A new version of palaeoSig (1-1.2) has been uploaded onto CRAN (many thanks to the CRAN volunteers who processed it so quickly). This R package includes functions to test the statistical significance of palaeoecological reconstructions made using calibration (transfer) functions, and methods to check the impact of spatial autocorrelation on calibration model performance.
This version includes a fix for a potentially serious bug in obs.cor ( ), some minor graphical improvements, and new functions that can make significance testing much faster when testing reconstructions from multiple sites.
obs.cor( ) will now work correctly if the species names in the calibration set and the fossil data are not in the same order (Thanks to Mathias for noticing this).
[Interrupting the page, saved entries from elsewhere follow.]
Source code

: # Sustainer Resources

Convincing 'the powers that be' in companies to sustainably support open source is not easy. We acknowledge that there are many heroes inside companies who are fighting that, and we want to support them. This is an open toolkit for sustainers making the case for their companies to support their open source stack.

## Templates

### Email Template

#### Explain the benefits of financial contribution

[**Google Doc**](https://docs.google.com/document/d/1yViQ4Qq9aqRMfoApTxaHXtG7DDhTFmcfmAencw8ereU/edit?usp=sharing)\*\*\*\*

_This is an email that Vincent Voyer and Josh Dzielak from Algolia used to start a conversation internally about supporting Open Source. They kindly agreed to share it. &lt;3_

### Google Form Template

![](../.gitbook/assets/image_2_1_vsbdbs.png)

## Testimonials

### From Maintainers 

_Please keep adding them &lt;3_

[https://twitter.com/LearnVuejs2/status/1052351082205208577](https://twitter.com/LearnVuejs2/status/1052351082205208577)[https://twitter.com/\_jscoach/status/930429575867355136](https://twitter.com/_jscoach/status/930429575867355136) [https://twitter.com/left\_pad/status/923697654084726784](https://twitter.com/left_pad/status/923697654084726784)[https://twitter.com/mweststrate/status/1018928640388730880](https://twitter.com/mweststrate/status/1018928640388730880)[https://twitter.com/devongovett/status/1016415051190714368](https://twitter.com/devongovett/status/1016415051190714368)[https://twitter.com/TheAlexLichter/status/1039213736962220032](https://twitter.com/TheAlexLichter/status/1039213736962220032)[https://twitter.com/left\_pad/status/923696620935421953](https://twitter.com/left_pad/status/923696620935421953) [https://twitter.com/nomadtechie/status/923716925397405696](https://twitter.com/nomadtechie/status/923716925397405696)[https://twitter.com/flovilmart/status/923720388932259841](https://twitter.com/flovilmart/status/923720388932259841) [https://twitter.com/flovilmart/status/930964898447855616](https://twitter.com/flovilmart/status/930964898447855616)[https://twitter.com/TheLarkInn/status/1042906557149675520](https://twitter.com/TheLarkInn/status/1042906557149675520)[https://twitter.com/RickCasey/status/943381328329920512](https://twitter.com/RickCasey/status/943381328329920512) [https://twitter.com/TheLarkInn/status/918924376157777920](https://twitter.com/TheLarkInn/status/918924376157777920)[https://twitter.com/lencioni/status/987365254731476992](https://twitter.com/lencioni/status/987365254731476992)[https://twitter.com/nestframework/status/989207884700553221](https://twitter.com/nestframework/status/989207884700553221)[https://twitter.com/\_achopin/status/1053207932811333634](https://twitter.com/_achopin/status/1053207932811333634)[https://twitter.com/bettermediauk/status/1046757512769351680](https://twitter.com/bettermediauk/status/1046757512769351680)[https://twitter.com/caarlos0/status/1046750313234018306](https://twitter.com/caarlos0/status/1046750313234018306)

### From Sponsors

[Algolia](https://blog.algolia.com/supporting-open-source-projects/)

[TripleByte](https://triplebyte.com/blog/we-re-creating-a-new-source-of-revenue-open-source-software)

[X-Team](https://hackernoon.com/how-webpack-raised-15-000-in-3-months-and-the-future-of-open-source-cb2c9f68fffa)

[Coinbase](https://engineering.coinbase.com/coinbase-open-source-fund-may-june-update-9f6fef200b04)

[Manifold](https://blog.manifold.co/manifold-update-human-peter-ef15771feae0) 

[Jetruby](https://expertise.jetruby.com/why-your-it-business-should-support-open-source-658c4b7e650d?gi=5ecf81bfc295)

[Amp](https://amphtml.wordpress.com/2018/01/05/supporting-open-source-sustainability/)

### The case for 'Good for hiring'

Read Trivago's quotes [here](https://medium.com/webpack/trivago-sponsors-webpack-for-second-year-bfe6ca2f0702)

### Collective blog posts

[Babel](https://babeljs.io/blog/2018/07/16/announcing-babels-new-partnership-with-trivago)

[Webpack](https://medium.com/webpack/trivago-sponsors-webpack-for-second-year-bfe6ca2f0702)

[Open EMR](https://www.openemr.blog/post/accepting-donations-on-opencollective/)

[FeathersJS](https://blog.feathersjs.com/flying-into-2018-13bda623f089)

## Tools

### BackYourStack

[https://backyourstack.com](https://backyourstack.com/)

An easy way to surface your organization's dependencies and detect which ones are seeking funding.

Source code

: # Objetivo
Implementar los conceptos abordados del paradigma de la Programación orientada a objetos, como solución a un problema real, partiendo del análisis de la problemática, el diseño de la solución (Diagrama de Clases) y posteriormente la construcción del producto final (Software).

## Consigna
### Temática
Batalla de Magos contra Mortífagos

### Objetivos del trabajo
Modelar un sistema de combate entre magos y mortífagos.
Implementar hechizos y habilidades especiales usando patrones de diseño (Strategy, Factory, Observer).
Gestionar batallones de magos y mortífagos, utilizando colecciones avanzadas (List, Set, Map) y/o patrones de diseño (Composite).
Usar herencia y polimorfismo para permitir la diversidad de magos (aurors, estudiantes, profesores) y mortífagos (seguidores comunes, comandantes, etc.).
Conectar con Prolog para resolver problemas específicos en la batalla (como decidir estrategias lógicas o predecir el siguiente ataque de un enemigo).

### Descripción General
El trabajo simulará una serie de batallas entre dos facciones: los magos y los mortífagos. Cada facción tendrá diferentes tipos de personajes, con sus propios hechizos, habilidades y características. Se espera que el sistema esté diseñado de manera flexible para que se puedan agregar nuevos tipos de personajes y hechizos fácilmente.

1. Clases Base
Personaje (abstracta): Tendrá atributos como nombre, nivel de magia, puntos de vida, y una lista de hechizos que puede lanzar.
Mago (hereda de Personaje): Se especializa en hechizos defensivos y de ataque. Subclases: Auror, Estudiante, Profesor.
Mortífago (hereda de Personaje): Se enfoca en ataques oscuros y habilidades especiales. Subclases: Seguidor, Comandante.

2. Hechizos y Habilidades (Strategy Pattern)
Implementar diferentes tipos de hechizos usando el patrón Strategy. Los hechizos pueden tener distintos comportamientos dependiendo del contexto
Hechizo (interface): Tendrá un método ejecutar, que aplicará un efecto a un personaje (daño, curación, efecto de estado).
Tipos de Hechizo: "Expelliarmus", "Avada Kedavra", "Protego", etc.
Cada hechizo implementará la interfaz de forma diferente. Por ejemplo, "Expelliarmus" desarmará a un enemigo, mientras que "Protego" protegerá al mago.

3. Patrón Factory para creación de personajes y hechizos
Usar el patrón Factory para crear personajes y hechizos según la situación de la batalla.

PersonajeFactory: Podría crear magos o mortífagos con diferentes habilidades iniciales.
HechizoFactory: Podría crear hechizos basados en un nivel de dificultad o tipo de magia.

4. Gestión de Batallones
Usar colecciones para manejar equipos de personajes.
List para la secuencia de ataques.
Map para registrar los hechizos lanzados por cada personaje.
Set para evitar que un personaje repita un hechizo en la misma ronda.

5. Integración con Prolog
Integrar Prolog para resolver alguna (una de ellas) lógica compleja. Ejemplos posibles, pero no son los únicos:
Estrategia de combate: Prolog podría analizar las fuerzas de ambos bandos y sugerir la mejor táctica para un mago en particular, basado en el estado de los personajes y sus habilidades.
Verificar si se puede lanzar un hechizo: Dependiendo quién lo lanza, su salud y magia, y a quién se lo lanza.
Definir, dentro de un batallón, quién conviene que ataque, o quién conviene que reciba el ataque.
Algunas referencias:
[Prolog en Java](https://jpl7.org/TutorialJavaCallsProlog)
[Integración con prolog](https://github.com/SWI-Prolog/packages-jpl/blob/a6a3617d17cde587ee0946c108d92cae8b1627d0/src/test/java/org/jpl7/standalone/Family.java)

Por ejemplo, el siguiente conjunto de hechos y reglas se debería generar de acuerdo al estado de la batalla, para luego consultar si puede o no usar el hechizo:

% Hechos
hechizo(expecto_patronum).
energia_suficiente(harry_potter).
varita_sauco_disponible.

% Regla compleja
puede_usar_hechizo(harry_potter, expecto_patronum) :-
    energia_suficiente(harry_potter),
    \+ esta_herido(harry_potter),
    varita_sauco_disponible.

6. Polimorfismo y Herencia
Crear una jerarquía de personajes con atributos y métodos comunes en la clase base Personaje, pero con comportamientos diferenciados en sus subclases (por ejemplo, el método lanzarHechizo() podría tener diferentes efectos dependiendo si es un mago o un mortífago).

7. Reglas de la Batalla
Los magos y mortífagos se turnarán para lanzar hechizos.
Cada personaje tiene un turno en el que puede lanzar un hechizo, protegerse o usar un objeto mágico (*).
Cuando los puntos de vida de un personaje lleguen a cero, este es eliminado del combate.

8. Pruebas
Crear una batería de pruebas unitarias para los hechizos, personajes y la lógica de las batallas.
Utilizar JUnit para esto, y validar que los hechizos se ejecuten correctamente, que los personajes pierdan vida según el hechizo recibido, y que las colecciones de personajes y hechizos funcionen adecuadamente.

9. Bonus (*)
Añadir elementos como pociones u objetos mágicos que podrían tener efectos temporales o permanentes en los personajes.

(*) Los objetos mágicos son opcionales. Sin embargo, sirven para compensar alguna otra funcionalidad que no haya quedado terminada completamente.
Both plot.palaeoSig( ) and plot.obscor( ) now allow the user to set the p-value highlighted on the graphs. The default is 0.95.
In the previous version of palaeoSig, if you wanted to test reconstructions from multiple sites, you had to run randomTF( ) for each site. Each time it ran, randomTF( ) would create many, by default 99 — ideally many more — calibration models trained on random data. With some models this is very slow, and it was inefficient to have to calculate this set of models several times.
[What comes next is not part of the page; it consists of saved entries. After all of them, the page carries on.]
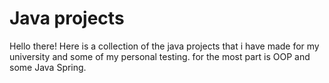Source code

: <H1> Java projects </H1>

Hello there!
Here is a collection of the java projects that i have made for my university and some of my personal testing.
for the most part is OOP and some Java Spring.
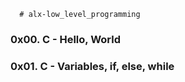       # alx-low_level_programming
    
### 0x00. C - Hello, World
### 0x01. C - Variables, if, else, while
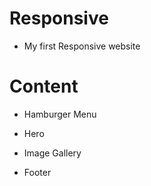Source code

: # Responsive
- My first Responsive website

# Content
- Hamburger Menu
* Hero
+ Image Gallery
- Footer

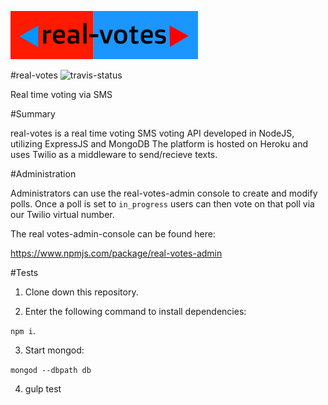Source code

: ![real-votes](./resources/realVotesLogo.png)

#real-votes
![travis-status](https://travis-ci.org/real-votes/real-votes.svg)

Real time voting via SMS


#Summary

real-votes is a real time voting SMS voting API developed in NodeJS, utilizing ExpressJS and MongoDB The platform is hosted on Heroku and uses Twilio as a middleware to send/recieve texts.


#Administration

Administrators can use the real-votes-admin console to create and modify polls. Once a poll is set to `in_progress` users can then vote on that poll via our Twilio virtual number.


The real votes-admin-console can be found here:

https://www.npmjs.com/package/real-votes-admin


#Tests

1. Clone down this repository.

2. Enter the following command to install dependencies:

  `npm i`.

3. Start mongod:

  `mongod --dbpath db`

4. gulp test
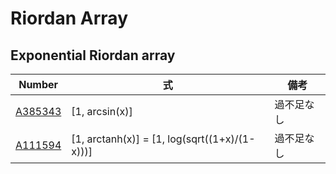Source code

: # Riordan Array


## Exponential Riordan array

| Number | 式 | 備考 |
| ----- | ----- | ----- |
| [A385343](https://oeis.org/A385343) | [1, arcsin(x)] | 過不足なし |
| [A111594](https://oeis.org/A111594) | [1, arctanh(x)] = [1, log(sqrt((1+x)/(1-x)))] | 過不足なし |

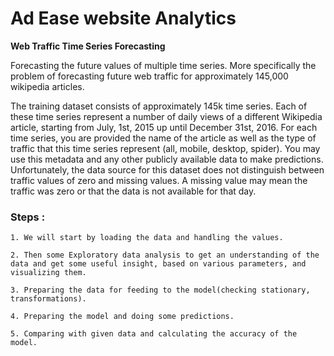 # Ad Ease website Analytics

**Web Traffic Time Series Forecasting**

Forecasting the future values of multiple time series. More specifically the problem of forecasting future web traffic for approximately 145,000 wikipedia articles.

The training dataset consists of approximately 145k time series. Each of these time series represent a number of daily views of a different Wikipedia article, starting from July, 1st, 2015 up until December 31st, 2016.
For each time series, you are provided the name of the article as well as the type of traffic that this time series represent (all, mobile, desktop, spider). You may use this metadata and any other publicly available data to make predictions. Unfortunately, the data source for this dataset does not distinguish between traffic values of zero and missing values. A missing value may mean the traffic was zero or that the data is not available for that day.


### Steps :

    1. We will start by loading the data and handling the values.

    2. Then some Exploratory data analysis to get an understanding of the data and get some useful insight, based on various parameters, and visualizing them.

    3. Preparing the data for feeding to the model(checking stationary, transformations).

    4. Preparing the model and doing some predictions.

    5. Comparing with given data and calculating the accuracy of the model.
In the new version, it is possible to split the model making from the reconstruction testing. Function ModelMaker( ) will fit models to the observed data and many random variables. The output of ModelMaker( ) can be used to test reconstructions at multiple sites using randomTFmm( ) once for each set of fossil data. With many sites, this is potentially many times faster.
library(palaeoSig) data(SWAP) data(RLGH) #old style rlgh.wa<-randomTF(spp=sqrt(SWAP$spec), env=data.frame(pH=SWAP$pH), fos=sqrt(RLGH$spec), fun=WA, col=1, n=99) #new style swap.mods<-ModelMaker(spp=sqrt(SWAP$spec), env=data.frame(pH=SWAP$pH), fun=WA, n=99)#new rlgh.wa2<-randomTFmm(fos=sqrt(RLGH$spec), modelList=swap.mods, fun=WA, col=1)
These functions do not work with the Modern Analogue Technique, as MAT lacks a separate calibration step. As always, it is the user’s responsibility to check that the modern and fossil data are transformed in the same way.